Principals and faculty at each school have provided opportunities for students to engage in online enrichment activities for the duration of the shutdown, although the state department will not allow penalization for failure to engage. Throughout the ordeal, the GCS maintenance and janitorial staffs will work diligently to provide sanitation resources and maintain cleanliness throughout the system. Reddick reported that Woods Transportation maintained a route of sanitizing buses on a daily basis and the central office staff will maintain electronic communication with all principals, who will contact their respective staff.

While school is not in session, the GCS child nutrition staff remains determined to provide to its best ability as many necessary meals for students at alternative locations. Reddick assured GCS students and parents that dates and times regarding meal pick-ups will be advertised as soon as possible. For organizations and churches that wish to donate or volunteer, Reddick welcomes participation.

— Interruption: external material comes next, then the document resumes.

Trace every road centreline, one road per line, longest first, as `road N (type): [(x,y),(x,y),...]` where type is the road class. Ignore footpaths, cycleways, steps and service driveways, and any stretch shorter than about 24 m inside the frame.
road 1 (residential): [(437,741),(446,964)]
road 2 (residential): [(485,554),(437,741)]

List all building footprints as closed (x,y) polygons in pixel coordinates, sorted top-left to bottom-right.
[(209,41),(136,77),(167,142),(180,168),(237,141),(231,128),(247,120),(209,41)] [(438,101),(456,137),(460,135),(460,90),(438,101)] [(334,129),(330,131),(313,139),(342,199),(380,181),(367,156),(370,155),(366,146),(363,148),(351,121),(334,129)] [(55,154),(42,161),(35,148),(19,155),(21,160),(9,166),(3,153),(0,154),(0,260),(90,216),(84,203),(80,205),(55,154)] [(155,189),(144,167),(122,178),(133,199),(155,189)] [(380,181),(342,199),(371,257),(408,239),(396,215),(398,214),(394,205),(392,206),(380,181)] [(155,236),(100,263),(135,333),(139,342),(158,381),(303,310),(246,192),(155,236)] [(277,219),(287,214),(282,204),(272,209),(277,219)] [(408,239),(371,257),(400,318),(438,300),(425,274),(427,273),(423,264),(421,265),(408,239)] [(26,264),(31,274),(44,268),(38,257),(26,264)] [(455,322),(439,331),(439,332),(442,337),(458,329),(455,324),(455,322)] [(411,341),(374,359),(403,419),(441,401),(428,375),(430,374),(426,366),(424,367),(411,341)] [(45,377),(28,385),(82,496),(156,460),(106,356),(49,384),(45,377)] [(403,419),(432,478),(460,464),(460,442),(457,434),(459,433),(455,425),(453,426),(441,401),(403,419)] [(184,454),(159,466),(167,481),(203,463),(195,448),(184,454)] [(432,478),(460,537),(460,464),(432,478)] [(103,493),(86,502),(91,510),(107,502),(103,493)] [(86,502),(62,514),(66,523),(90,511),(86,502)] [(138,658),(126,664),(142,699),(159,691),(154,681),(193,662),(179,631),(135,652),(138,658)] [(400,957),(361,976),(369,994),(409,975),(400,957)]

Gadsden State Community College President Dr. Martha Lavender announced that Gadsden State and all its campuses will transition to online or alternative instruction for all courses from March 17 to April 3. Students enrolled in on-campus courses are instructed not to visit campus during this time.

Until further notice, all GSCC events are cancelled. Prior to April 3, college administrators will issue a statement concerning in-person classes and campus events after re-evaluating the situation.

Instructional delivery will be discipline dependent and Lavender urges students to monitor their campus email accounts for official information and school-related updates. Students will be contacted by their instructors to clarify methods of instruction and future plans for each course.

Modified business schedules are currently in effect at all campuses, with limited staffing implemented. Students are encouraged to conduct GSCC business online, email or via phone at when possible. Despite the closure, online summer registration will take place as scheduled, with services and support for registration available online and via email. If advisement is necessary, students are directed to contact their advisors by email and seek guidance for any unforeseen technical issues at helpdesk@gadsdenstate.edu. As recommended, Lavender reminds students and faculty to practice social distancing and self-quarantine if symptomatic as well as routine proper hygiene. GSCC implemented a specific and thorough cleaning and sanitizing plan developed for COVID-19 that is currently underway.

“There have been no reports of Coronavirus on any of Gadsden State’s five campuses,” said Lavender. “We are implementing alternative methods of instruction and modifying our schedule in an effort to protect the health and safety of our students. Spring break will be observed as planed March 23-27.”

Etowah County educators, administrators and staff commit themselves to protecting their students each day. The COVID-19 pandemic proves no different, with school systems countywide establishing precautionary measures to promote informative decisions and calmness in the face of worry. Though schools are closed, the determination to nurture students’ growth academically and to influence students’ lives for the better remains in constant operation, to foster hope and optimism when they are needed most.

“We remain in prayer that ‘this too shall pass,’ and there will be limited damage if any at all,” said Reddick. “[We remain in prayer] that we will soon awaken from this ‘educational coma’ and return as soon as possible to what we love: educating our children.”